# Found A Key...



## Xantiagib (Apr 22, 2005)

I found this key the other day just outsite a supermarket on the pavement. (its little but not tiny, about 2 inches long)

It looks to me like a clock/watch key but its a male with a triangular end. Any Ideas anyone? from a ship's Chronometer perhaps? perhaps its non-horological after all...?










anyhow its on my keyring now...


----------



## levon2807 (Mar 17, 2010)

It wasn't outside tesco was it? In the last month we've found 2 gold rings outside tesco!


----------



## Xantiagib (Apr 22, 2005)

levon2807 said:


> It wasn't outside tesco was it? In the last month we've found 2 gold rings outside tesco!


Nah it was a Morrisons...


----------



## Roger the Dodger (Oct 5, 2009)

Mate....Your signature is the best!!!!!! I thoroughly concur! :notworthy: Some of us do read them you know. (Mine's [email protected], but was all I could think of in a hurry)


----------



## ValvesRule (May 20, 2009)

I think this unlikeley to be any Clock Key, mainly because it's Male.

Never have I heard of a triangular "Square" (for this is the name given to the compenent), nor can I think of any advantage obtained by the use of one.

It certainaly isn't from a Chronometer; these machines are highly standardised, and there is already a well established, and in some ways simpler, method for doing what a Female Winding Square could accomplish, i.e. preventing matter from entering the instrument by the Winding hole. Also, it would complicate the Cannon Pinion.

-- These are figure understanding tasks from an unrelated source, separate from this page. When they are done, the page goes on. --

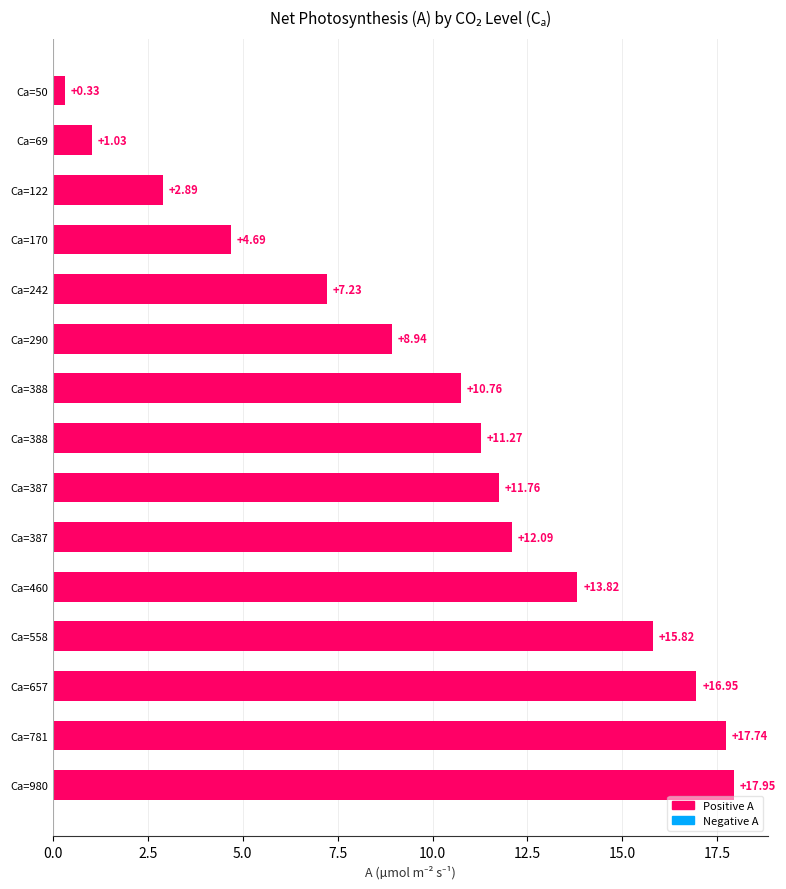

Are the bars grouped side by side (vs. stacked)?

No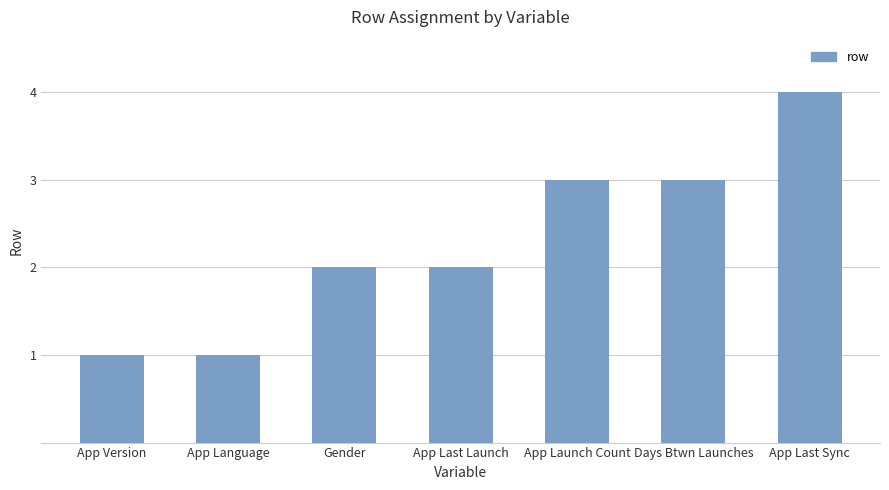

What is the ratio of the value at App Last Sync to the value at App Language?

4.0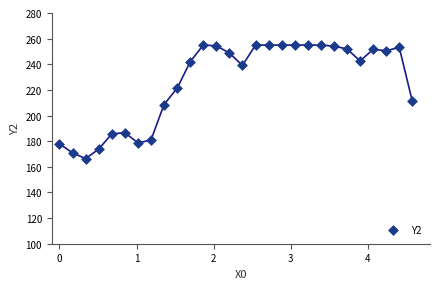

What is the range of X values (max minus min)?

4.6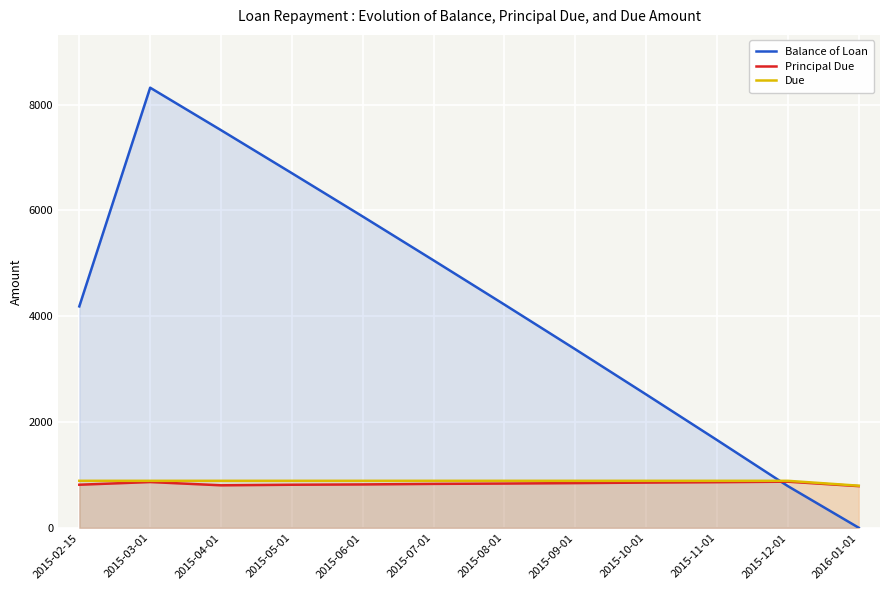

How many categories are shown in the chart?

12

It's probably just for some sort of chest or cabinet.


----------



## Xantiagib (Apr 22, 2005)

under closer investigation the end is rougher that the rest so looks like someone filed down a key so it would fit a triangle female on a lock or chest as has been suggested... thanks.


----------



## AbingtonLad (Sep 8, 2008)

It's not terribly 'glam' (and doesn't really fit with the apparent age of the key) but some gas and electricity meter cupboards have triangular keys... wonder of someone lost their modern key and filed down an old one to do the job instead?

Nah, stick with it being the key to some treasure chest or another ^_^


----------